Problem statement. Would you return the listing that follows exactly, leaving its pictures behind?

Provided data.
----

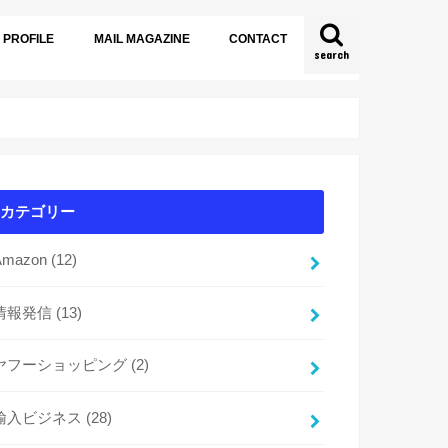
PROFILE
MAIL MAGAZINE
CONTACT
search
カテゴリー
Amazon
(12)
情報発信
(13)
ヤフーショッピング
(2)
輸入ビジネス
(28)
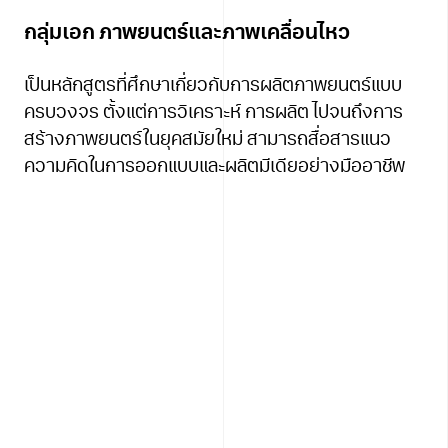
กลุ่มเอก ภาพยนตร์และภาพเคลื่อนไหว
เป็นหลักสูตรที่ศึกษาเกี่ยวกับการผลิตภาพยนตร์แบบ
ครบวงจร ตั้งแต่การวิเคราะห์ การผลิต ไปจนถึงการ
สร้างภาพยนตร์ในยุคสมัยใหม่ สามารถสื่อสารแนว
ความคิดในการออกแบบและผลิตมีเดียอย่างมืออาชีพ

----

Answer space.
PROFILE
MAIL MAGAZINE
CONTACT
search
カテゴリー
Amazon
(12)
情報発信
(13)
ヤフーショッピング
(2)
輸入ビジネス
(28)
กลุ่มเอก ภาพยนตร์และภาพเคลื่อนไหว
เป็นหลักสูตรที่ศึกษาเกี่ยวกับการผลิตภาพยนตร์แบบ
ครบวงจร ตั้งแต่การวิเคราะห์ การผลิต ไปจนถึงการ
สร้างภาพยนตร์ในยุคสมัยใหม่ สามารถสื่อสารแนว
ความคิดในการออกแบบและผลิตมีเดียอย่างมืออาชีพ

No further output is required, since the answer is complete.